March 3 | Luke 7:11-17
- Pam Mann
- 4 days ago
- 3 min read
DAILY READING
REFLECTION
Be in Awe
By Pam Mann
There’s nothing to add to an account of the dead being raised by Jesus of Nazareth. Simply read the passage again and be in awe. Feel the chill that fell over the large crowd that had gathered to support the doubly forlorn widow. With her husband dead and now her son headed to join him in the grave, she has nothing. She has no financial future in that society. Life is hard. Funerals happen all the time. People of all ages keep dying. She knows she’s not the first to grieve, and she won’t be the last. Then, Jesus comes into town.
What’s the pivotal moment at the Nain town gate? Jesus saw the hurting woman and “his heart went out to her.” Ah, that each of us, when our moment of grief and deep personal sorrow comes, would hear the Savior of the world speak directly to us and gently say: “Don’t cry.” (That is, I have plans for you beyond this heavy loss.)
What happens next? He touches the bier that bears the dead son. The pall bearers halt. Likely, the crowd also slows and quiets, except for their whispers about who the stranger is. Then, Jesus does the craziest thing. He speaks to the dead. He commands him to get up! The dead man sits up and begins to speak! Of course, everyone is in awe!
I know something of bearing a dead son to his grave. My oldest son died at age 40 after a routine gall bladder removal that went awry. Just prior to his committal service at Mill Run columbarium, Pastor Joe handed Josh’s cremains container to me. This surprised me.
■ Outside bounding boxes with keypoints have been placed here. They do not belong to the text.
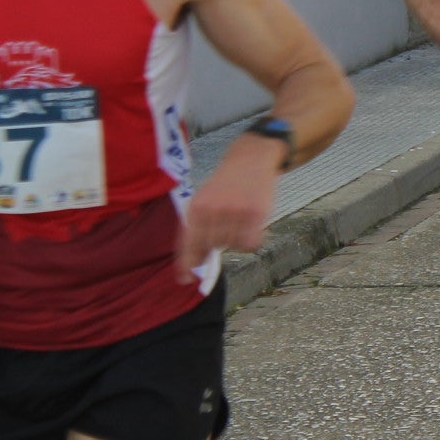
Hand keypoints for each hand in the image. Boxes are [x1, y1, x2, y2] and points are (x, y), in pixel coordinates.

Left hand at [175, 138, 283, 273]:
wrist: (250, 158)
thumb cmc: (225, 184)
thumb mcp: (204, 199)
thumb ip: (198, 229)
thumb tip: (196, 263)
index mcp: (196, 207)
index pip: (189, 243)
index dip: (186, 263)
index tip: (184, 280)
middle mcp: (214, 210)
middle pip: (213, 246)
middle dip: (219, 241)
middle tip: (226, 224)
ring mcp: (235, 212)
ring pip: (232, 246)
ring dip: (236, 238)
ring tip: (239, 219)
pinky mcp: (255, 213)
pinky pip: (250, 244)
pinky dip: (251, 240)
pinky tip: (251, 226)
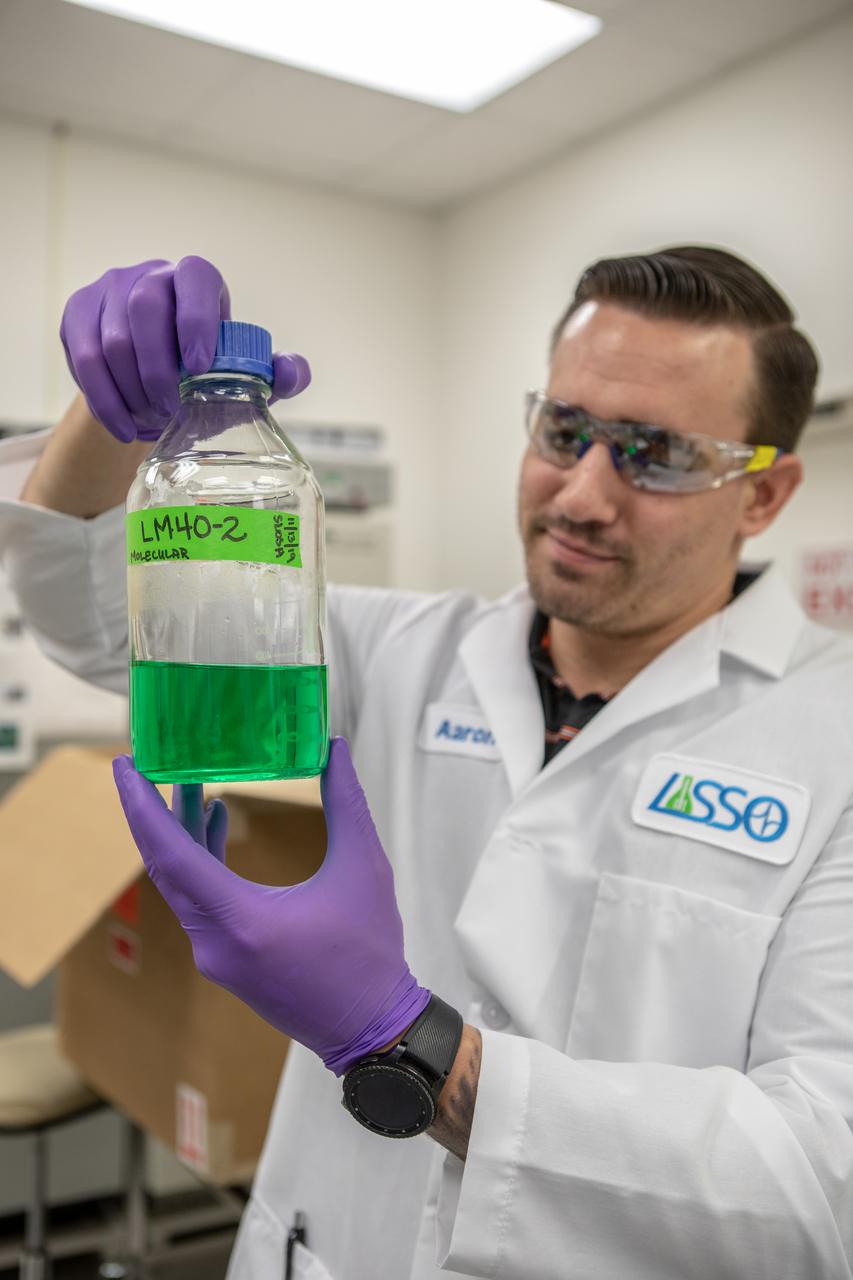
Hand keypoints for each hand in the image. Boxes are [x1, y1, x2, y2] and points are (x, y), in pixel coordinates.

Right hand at [60, 256, 310, 442]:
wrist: (152, 375)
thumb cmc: (205, 369)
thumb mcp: (242, 373)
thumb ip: (276, 374)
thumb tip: (291, 373)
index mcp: (195, 278)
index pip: (195, 279)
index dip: (197, 320)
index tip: (200, 369)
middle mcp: (149, 274)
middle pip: (144, 309)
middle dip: (159, 369)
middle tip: (173, 410)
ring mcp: (107, 291)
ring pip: (111, 340)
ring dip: (132, 391)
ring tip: (153, 421)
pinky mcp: (76, 315)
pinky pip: (83, 360)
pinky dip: (105, 401)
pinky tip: (125, 427)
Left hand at [112, 739, 429, 1074]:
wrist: (373, 1029)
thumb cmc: (370, 952)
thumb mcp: (364, 867)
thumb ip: (346, 803)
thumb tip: (333, 748)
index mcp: (241, 919)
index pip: (171, 854)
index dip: (142, 805)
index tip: (125, 766)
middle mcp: (215, 941)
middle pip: (165, 866)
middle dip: (153, 810)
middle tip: (146, 763)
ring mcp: (216, 956)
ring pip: (180, 884)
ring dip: (179, 833)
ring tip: (187, 782)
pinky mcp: (226, 961)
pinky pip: (197, 901)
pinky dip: (199, 860)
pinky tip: (214, 824)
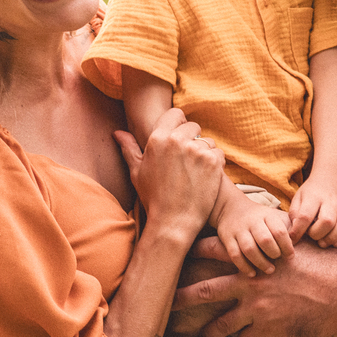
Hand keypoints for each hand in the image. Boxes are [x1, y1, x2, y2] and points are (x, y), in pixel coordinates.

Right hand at [115, 108, 223, 242]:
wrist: (173, 222)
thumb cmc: (153, 198)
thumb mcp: (136, 172)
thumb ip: (129, 148)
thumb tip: (118, 132)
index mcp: (158, 138)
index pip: (176, 114)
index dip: (178, 125)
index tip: (178, 139)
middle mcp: (177, 140)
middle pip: (193, 126)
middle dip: (192, 139)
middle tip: (186, 161)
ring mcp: (197, 150)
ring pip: (206, 140)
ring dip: (204, 152)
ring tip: (194, 172)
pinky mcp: (213, 161)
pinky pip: (218, 153)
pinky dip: (215, 163)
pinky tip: (204, 178)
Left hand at [173, 236, 336, 336]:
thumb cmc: (328, 264)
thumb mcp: (300, 243)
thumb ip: (278, 239)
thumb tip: (271, 229)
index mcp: (256, 257)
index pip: (216, 249)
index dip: (195, 249)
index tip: (180, 251)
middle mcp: (250, 282)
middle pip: (204, 291)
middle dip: (182, 297)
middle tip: (166, 301)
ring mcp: (257, 309)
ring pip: (221, 324)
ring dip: (210, 330)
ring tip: (202, 334)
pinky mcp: (268, 330)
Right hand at [213, 192, 294, 276]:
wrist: (229, 207)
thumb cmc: (258, 217)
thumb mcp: (272, 215)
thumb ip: (287, 225)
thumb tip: (307, 238)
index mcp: (267, 215)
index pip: (279, 231)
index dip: (287, 246)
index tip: (291, 256)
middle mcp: (253, 222)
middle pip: (265, 240)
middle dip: (274, 254)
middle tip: (278, 261)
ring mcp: (239, 230)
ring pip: (249, 248)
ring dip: (260, 262)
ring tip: (269, 270)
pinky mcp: (227, 239)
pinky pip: (235, 255)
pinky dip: (244, 266)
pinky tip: (252, 273)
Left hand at [288, 176, 336, 246]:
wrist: (333, 177)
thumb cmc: (312, 192)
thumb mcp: (298, 197)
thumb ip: (294, 214)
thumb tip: (294, 233)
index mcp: (314, 196)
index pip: (305, 216)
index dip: (298, 231)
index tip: (293, 238)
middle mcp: (331, 201)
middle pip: (327, 221)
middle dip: (317, 234)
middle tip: (312, 236)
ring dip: (333, 238)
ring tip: (323, 242)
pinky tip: (336, 241)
First, because Joe acted like this weight was mine to bear, and, secondly, because the box was really heavy. I looked about at my husband and my living children. They also looked like this weight was mine to bear. So, I straightened my spine and pulled the hefty box in tight toward my pelvis. In pregnancy for nine months, I carried my son in approximately the place position, and now I was carrying him to his grave. This modern-day "bier," I felt, was also touched by Jesus. I did not halt as the Luke 7 pall bearers did. I walked to the columbarium and held that “bier” as Joe led the graveside committal. That box didn’t get any lighter. Oddly, however, there was comfort in bearing the weight of it.
In the days prior to Josh’s death, many had prayed for Josh’s healing. Jesus never said to Josh in his hospital bed, “Young man, I say to you, get up!” Josh was on a ventilator; his gut had shut down; he was in sepsis, medicated against the pain. But one afternoon Josh rallied when I was alone at his bedside. His eyes opened, looking past me, above me, with an expression of awe. He saw something I couldn’t see, and he had no strength or means to communicate to me what he saw.
I now take comfort in his awestruck countenance and the memory of it. We have a Savior who speaks to the dead. In my experience, Jesus rarely does this in the style He chose in Luke 7. But the day is coming when the dead in Christ will know the Savior’s touch. We

each will hear Jesus say: “Get up!”
While you wait for that glorious day, do not turn away when Jesus’ heart goes out to you and He whispers: “Don’t cry.” Breathe His kindness into your sorrow and be in awe that the day of resurrection is coming.
PRAYER
Thank You, Jesus, that You are walking with us in our sorrows. We are in awe of Your power. When we walk with the weight of grief, we ask You to touch us and sustain us.

ABOUT THE AUTHOR
PAM MANN

I first joined UALC when my husband (then my fiancé) and I were college students involved in youth ministry. God has used UALC to nurture our family’s faith, even in our years outside the U.S. I’ve participated in UALC ministries with kids, art, prayer, exercise, ESL, and Bible teaching. I do all the fun church things.
I, too, have known the grief of watching a child suffer and die. He was only 3 years and 10 months old - with leukemia. Near the end I prayed that the Lord would take my son away from his pain and suffering and welcome into His loving arms. As he lay in that hospital bed so near death, I began softly singing "Softly and Tenderly Jesus is calling....". He died soon after. It is pure grief and sadness at first, but Oh, such a comfort remembering the place where he went. The Lord gives and He takes away. Today I am joyful in knowing where my son is and that one day I will see him again.
Thank you
Thank you.
Pam, thank you for sharing such a deeply personal account of your experience as a grieving mother, comforted in knowing that God was there ❤️ I think of my mom as she neared death and a similar experience. Your words bring me peace as I think about her this morning.